Anxiety or Depression?
Some people suffering with depression also develop signs of perfectionism that may border on obsessive-compulsive ideas – excessive checking, cleaning, washing and list-making and disabling procrastination. This behavior, which also damages your self-esteem, can be described as a manifestation of anxiety and can be treated in the same way. If obsessive-compulsive tendencies start to encroach on your normal life, you should seek help in the form of medication and therapy through your family doctor.

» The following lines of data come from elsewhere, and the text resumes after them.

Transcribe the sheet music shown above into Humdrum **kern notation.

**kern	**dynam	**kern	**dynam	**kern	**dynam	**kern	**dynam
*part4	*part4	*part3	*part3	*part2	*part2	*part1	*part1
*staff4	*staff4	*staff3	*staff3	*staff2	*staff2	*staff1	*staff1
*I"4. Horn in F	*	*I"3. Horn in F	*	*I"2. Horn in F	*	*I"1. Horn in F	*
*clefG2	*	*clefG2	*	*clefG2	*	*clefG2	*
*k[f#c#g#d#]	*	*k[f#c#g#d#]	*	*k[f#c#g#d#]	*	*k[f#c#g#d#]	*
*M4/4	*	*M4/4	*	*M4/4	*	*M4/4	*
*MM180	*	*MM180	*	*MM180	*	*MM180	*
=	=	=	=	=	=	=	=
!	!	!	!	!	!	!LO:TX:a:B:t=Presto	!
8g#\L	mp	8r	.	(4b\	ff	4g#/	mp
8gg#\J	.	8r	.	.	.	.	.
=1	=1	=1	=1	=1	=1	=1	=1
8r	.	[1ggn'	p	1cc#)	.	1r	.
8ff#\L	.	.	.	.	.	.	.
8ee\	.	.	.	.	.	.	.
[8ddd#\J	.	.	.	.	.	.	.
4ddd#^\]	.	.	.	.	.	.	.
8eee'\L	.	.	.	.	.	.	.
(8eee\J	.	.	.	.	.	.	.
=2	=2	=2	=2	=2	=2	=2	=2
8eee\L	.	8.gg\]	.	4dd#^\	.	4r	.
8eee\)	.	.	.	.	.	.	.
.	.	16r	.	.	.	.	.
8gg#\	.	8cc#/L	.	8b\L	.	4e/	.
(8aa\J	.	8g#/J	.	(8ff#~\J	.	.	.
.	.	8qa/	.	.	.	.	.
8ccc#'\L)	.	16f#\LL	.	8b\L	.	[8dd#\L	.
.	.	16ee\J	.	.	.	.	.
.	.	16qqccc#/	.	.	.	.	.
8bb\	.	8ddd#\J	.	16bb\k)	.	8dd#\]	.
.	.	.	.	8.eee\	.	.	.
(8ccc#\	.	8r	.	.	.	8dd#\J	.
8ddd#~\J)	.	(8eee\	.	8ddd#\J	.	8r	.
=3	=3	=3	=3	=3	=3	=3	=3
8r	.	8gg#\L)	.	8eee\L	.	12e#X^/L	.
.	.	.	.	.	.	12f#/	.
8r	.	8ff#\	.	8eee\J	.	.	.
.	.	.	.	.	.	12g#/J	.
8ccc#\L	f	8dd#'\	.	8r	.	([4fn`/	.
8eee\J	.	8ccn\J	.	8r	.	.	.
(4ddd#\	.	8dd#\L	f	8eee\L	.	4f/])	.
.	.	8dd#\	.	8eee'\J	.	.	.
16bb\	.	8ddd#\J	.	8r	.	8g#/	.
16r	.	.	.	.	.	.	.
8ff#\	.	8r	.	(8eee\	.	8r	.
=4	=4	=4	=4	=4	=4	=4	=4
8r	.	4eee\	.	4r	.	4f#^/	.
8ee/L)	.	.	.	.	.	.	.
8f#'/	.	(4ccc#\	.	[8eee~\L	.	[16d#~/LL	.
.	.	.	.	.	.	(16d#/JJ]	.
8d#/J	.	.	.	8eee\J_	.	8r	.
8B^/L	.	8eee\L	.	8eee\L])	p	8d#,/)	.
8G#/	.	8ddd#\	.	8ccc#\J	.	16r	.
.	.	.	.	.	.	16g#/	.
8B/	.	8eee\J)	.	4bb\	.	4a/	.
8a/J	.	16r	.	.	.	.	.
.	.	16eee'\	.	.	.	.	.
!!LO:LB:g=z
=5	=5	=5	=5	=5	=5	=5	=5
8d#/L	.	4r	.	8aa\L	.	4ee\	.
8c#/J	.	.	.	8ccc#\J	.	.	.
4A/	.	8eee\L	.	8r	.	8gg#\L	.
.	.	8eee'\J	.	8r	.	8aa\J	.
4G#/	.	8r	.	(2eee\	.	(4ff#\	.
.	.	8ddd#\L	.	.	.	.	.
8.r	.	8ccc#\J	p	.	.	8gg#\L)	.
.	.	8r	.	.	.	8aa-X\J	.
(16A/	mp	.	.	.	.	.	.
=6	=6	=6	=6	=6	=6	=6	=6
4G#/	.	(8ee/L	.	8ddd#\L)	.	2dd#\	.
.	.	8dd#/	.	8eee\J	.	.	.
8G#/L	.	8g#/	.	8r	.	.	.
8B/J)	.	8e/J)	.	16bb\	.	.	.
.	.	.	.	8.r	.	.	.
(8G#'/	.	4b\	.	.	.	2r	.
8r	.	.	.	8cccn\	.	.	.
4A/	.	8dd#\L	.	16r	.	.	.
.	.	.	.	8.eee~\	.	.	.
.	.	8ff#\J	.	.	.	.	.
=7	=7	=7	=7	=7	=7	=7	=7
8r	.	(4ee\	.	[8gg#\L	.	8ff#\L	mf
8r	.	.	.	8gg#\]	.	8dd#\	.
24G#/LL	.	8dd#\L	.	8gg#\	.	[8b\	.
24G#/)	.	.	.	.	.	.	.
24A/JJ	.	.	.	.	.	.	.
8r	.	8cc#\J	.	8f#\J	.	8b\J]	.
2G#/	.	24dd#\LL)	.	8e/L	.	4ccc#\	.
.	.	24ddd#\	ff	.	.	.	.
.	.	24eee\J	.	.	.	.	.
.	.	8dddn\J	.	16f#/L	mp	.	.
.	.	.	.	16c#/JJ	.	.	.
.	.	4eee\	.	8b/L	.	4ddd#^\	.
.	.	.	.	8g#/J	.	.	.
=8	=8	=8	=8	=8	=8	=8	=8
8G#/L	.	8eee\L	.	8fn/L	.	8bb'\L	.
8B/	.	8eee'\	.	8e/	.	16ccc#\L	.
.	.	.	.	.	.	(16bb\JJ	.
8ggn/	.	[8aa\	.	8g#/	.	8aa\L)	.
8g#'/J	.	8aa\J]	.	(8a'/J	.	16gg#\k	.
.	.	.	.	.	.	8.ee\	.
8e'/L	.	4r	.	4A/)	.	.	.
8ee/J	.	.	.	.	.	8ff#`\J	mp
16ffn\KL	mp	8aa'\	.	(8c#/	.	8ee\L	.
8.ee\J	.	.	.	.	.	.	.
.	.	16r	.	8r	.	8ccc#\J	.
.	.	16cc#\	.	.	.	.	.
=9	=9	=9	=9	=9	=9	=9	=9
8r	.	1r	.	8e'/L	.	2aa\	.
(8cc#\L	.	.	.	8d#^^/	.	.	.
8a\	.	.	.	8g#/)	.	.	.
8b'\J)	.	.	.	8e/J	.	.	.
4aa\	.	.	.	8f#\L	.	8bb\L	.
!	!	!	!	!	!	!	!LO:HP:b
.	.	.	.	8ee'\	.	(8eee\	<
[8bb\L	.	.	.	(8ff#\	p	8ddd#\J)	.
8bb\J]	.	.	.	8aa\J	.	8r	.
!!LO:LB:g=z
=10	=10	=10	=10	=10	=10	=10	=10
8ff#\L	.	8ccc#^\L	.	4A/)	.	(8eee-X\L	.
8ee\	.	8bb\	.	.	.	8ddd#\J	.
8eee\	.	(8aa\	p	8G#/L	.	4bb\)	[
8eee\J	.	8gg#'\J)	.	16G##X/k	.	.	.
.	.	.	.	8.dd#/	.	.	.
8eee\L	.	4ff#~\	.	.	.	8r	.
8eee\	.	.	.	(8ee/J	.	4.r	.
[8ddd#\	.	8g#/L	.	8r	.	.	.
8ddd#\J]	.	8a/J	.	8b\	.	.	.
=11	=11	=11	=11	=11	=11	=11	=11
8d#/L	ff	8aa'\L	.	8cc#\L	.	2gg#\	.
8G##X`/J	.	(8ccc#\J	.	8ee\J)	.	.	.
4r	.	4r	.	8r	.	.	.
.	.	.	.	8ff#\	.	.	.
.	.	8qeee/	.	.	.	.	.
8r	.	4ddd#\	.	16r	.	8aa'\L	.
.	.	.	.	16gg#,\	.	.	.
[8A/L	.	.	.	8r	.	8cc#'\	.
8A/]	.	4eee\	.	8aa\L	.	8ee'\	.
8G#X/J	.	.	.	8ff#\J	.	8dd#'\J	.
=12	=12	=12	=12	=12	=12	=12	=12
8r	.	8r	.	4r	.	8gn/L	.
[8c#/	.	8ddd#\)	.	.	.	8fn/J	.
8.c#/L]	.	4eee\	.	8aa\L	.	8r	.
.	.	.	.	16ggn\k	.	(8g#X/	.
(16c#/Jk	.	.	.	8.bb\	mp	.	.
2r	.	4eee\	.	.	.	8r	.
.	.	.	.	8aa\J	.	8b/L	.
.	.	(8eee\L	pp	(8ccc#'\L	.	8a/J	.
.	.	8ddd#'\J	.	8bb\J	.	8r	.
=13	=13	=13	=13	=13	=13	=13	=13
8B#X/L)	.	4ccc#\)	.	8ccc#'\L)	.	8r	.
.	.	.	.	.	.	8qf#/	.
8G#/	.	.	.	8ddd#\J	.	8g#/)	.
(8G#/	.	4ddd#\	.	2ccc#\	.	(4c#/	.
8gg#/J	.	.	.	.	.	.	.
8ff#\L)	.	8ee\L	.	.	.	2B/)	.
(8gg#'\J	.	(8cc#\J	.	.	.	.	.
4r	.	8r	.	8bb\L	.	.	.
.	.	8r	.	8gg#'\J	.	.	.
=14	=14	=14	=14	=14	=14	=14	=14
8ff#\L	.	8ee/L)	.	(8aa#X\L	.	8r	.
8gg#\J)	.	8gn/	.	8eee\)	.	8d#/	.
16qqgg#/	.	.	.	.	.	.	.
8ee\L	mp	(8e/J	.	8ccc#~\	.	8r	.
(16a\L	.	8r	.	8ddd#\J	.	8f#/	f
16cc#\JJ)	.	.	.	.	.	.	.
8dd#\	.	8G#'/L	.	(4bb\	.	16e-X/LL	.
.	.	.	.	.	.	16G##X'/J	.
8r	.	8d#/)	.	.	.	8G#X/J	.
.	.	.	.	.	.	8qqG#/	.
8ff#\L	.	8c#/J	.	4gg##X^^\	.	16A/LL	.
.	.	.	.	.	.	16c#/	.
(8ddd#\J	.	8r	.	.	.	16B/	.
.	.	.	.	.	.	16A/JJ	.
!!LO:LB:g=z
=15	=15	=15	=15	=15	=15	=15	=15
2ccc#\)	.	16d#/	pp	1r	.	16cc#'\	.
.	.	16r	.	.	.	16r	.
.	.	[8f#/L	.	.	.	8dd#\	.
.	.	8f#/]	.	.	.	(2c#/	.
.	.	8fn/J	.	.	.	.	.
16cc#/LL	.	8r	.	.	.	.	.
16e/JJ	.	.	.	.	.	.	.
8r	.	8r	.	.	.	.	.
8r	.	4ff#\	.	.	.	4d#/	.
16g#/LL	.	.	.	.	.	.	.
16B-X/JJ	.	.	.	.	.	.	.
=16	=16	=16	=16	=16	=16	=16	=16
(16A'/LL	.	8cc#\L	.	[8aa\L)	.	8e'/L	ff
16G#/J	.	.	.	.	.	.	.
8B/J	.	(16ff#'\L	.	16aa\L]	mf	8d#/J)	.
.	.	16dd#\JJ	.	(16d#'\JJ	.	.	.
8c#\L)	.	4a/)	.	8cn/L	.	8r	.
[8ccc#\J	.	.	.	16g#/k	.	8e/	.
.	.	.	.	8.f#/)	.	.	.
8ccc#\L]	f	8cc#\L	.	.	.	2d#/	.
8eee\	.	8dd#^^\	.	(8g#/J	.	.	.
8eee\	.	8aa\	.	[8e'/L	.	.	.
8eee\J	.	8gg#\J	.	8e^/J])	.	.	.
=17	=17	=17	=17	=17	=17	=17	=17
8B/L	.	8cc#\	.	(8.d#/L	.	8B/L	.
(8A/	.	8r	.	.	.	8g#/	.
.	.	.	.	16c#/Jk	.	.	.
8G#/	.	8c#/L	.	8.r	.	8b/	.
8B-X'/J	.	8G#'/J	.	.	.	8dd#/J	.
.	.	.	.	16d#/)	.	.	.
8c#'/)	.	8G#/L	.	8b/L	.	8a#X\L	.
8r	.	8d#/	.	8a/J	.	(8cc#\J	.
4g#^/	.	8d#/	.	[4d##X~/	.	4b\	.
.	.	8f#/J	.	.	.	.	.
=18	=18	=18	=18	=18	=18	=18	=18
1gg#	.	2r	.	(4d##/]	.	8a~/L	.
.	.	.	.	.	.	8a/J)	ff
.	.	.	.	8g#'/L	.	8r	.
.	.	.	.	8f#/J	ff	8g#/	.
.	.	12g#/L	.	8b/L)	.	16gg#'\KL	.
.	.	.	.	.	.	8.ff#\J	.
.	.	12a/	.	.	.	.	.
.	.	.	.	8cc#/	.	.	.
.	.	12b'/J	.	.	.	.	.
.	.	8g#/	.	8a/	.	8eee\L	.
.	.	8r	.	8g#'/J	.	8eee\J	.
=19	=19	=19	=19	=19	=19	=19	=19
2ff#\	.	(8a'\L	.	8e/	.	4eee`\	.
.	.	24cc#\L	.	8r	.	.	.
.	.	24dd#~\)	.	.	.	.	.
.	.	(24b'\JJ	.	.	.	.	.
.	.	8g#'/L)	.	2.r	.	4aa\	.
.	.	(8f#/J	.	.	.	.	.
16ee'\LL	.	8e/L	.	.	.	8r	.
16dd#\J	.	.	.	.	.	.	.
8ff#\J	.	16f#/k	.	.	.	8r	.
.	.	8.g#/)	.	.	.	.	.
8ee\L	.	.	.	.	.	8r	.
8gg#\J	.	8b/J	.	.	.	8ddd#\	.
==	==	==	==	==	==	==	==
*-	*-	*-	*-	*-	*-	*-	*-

Key Facts: Keep to a routine for eating, washing and sleeping. Do not be afraid to ask a friend, a member of the family or your doctor for help. Try not to let things go. If you cannot cope with your finances, for example, ask a relative or friend to help you with checking your bank statements and paying your bills. Some kinds of anti-depressants act fast to relieve anxiety and ease tension. If you show signs of obsessive-compulsive disorder, as well as depression, you doctor will be able to prescribe the type of anti-depressant that can help both conditions.